From the listing below, copy out every line that contains the word "series". Matching is case-sensitive.

ENTRIES PROVIDED =>
"""

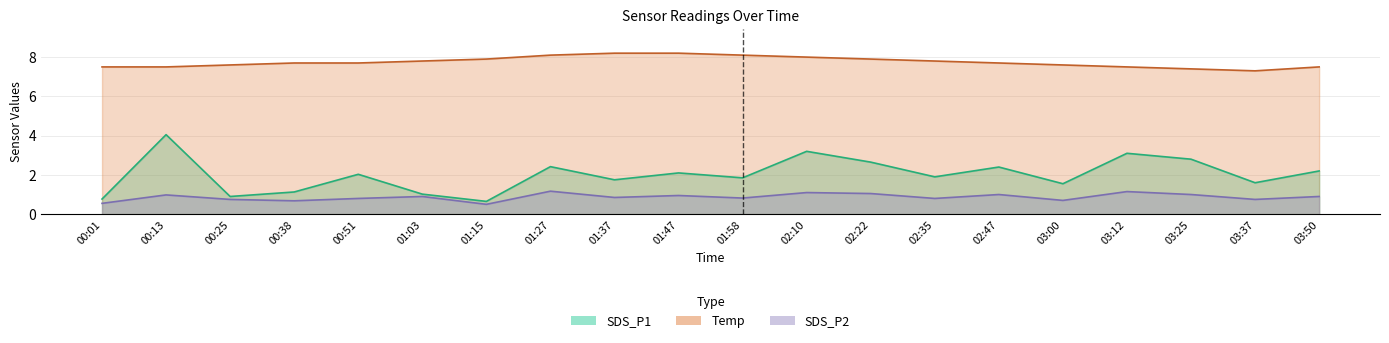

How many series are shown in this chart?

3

"""
"""

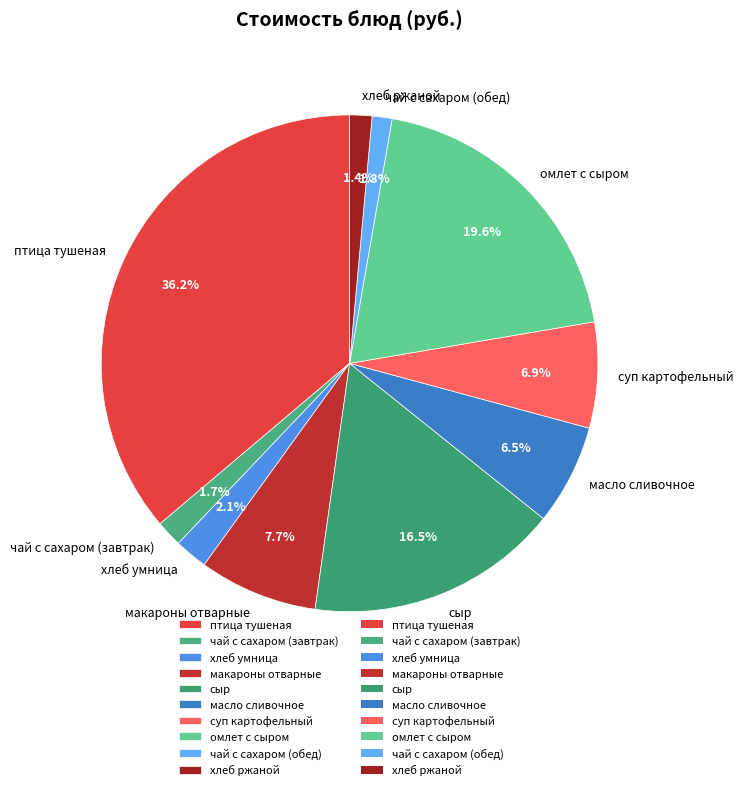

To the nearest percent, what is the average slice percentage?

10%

"""
"""

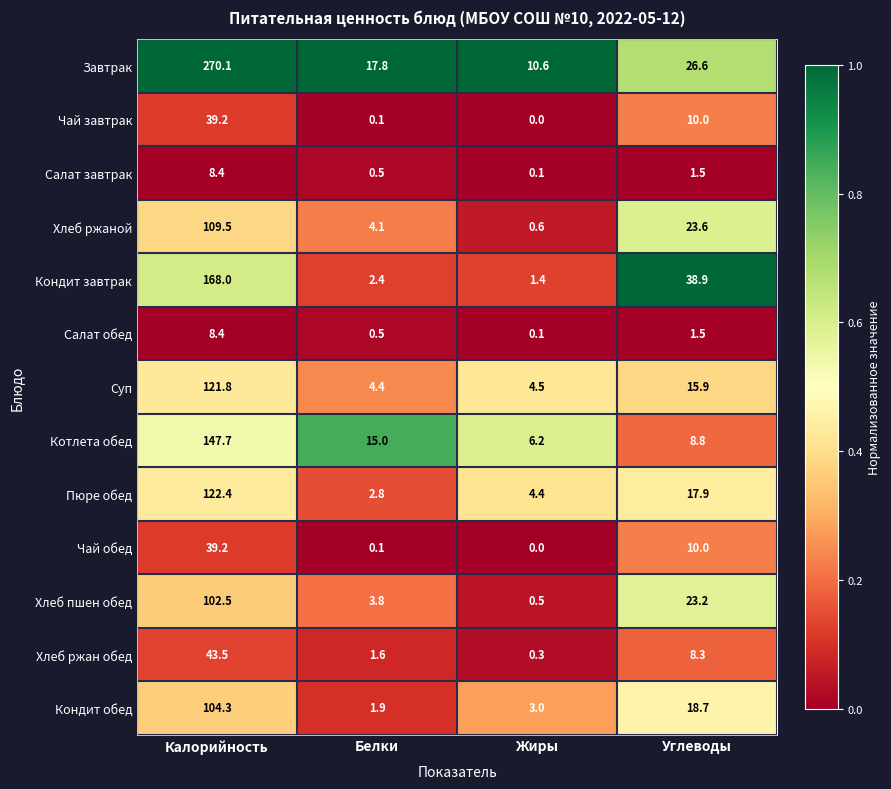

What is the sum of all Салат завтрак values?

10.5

"""

TASK SOLUTION =>
How many series are shown in this chart?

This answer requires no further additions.